Los intentos de prostituir, descafeinar y amordazar la labor universitaria no se dan únicamente en España. En los campus de prestigiosas (y carísimas) universidades de los Estados Unidos o Inglaterra últimamente proliferan las tentantivas de prohibir el estudio de pensadores que construyeron la civilización occidental porque sus ideas no se ajustan al canon ideológico -que no científico- del apenas balbuciente siglo XXI: ¡hablamos de Platón, Descartes, Nietzsche o Kant! Y en esos campus se reservan safe spaces para que en ellos los niños de papá (pues buena parte de sus alumnos lo son) puedan preservarse de todo contacto con ideas molestas para sus sensibilidades hipertrofiadas. Colores pastel, ositos de peluche y psicólogos de guardia, todo para no quebrar el delicado equilibrio anímico de la que ha sido con razón llamada la snowflake generation.

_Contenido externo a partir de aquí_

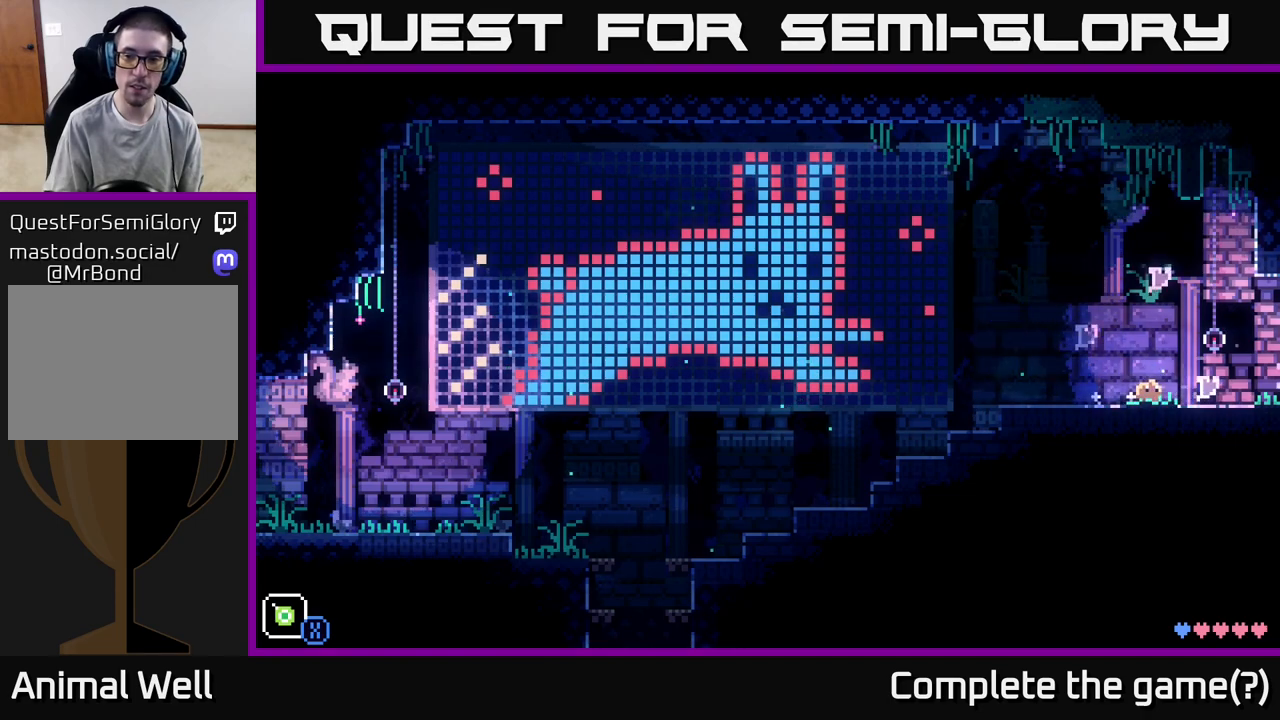
{"buttons": [], "left_stick": "right", "right_stick": "center", "events": []}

Pero igual que se dice que al Parlamento hay que llegar llorado de casa, al debate de ideas hay que llegar dispuesto a batirse y defenderse, no con palos ni bocinas, sino con las armas de la razón. Porque las ideas no merecen respeto: el respeto lo merecen las personas. Las ideas, las que sean, están para ser cribadas en el tamiz de la discusión, para ser sometidas -sin piedad- al reactivo del debate y confrontadas con otras ideas y paradigmas. Todo en un marco de rigor intelectual a la vez que delicada politesse, en un cuadrilátero del que los contendientes saldrán -si son rectos en su planteamiento- contusionados y agotados, pero contentos de haber avanzado, un poco más, en la búsqueda conjunta de la verdad, el bien y la belleza.

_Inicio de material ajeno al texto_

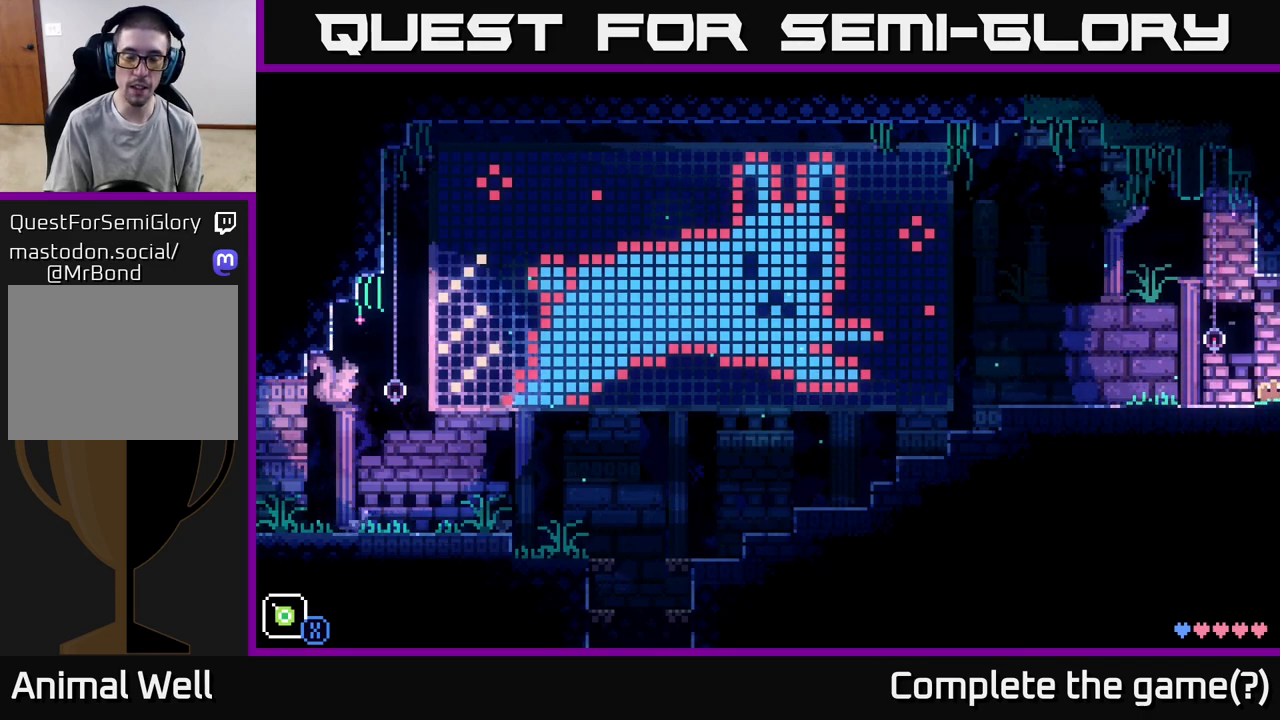
{"buttons": [], "left_stick": "center", "right_stick": "center", "events": [[283, "left_stick", "center"]]}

Hay que decirlo porque últimamente están proliferando los intentos de acallar a quienes procuran indagar honestamente en la solidez de los sacrosantos dogmas del género. Hace unos días fue el profesor Francisco José Contreras en Sevilla, un poco antes el Profesor Jokin de Irala en Cádiz. Pero la lista es mucho mayor, y todo hace pensar que seguirá creciendo. No hablo, por supuesto, de los que instrumentalizan la Universidad para convertirla en pedestal o caja de resonancia de ideologías y partidismos, sino de investigadores que buscan debatir sosegadamente sus posiciones. Se encuentran, sin embargo, con que se les calla a gritos, y seguidamente se pasa a pedir sus cabezas, como no hace tanto se pidió la de Unamuno en Salamanca.

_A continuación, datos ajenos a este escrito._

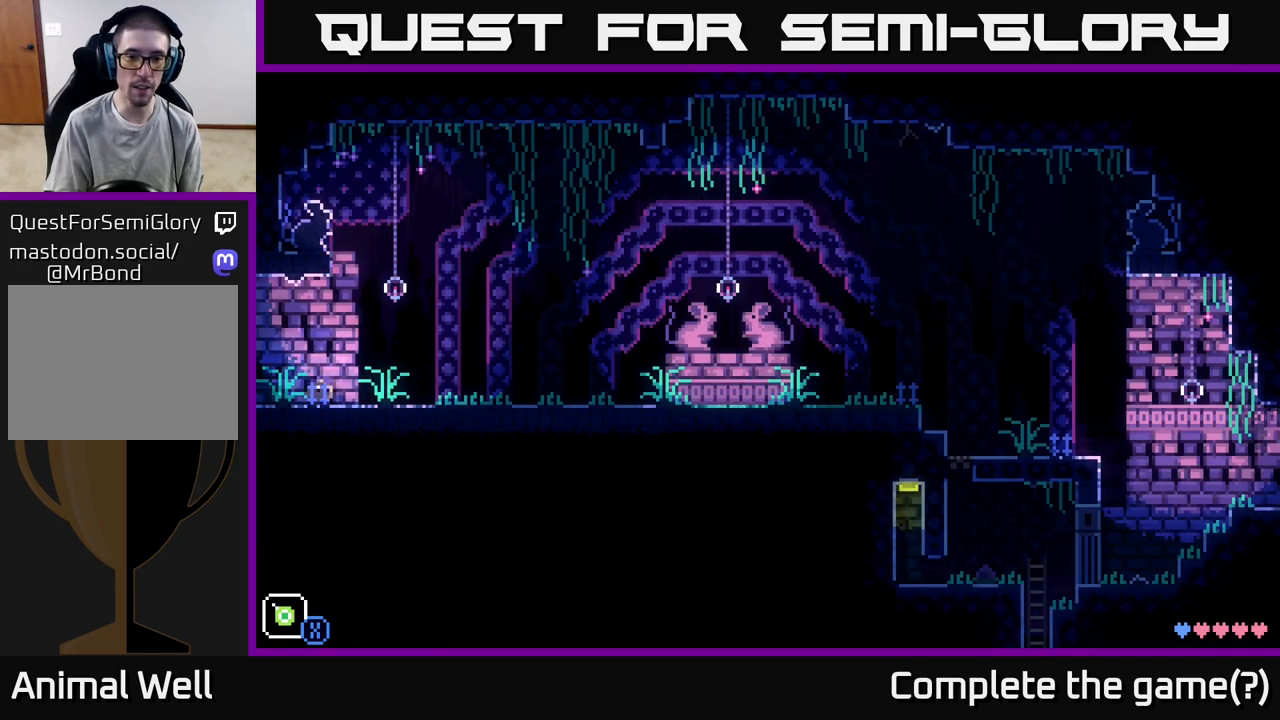
{"buttons": [], "left_stick": "right", "right_stick": "center", "events": [[33, "left_stick", "right"]]}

¿A qué el miedo a debatir? ¿De dónde la descalificación a priori de tal o cual idea? ¿Desde cuándo queremos una Universidad castrada por dogmas y prejuicios? Queridos revolucionarios: revolveos lo primero contra vosotros mismos, rebelaos ante lo que creáis que es errado con las armas de la dialéctica, combatid el combate intelectual hasta la extenuación. Alegraos cuando vuestra posición prevalezca, pero alegraos aún más cuando descubráis vuestros errores y vuestras inconsistencias, pues así avanzaréis en el camino del saber y del ser. Queridísimos estudiantes, con los que tanto disfruto en cada clase: no construyáis los muros en los que luego otros querrán encerraros. Las mordazas que hoy queráis poner a otros, mañana os las querrán poner a vosotros, apenas los vientos cambien, en cuanto los que vengan detrás recriminen a vuestras canas lo que vosotros reprocháis hoy a vuestros mayores.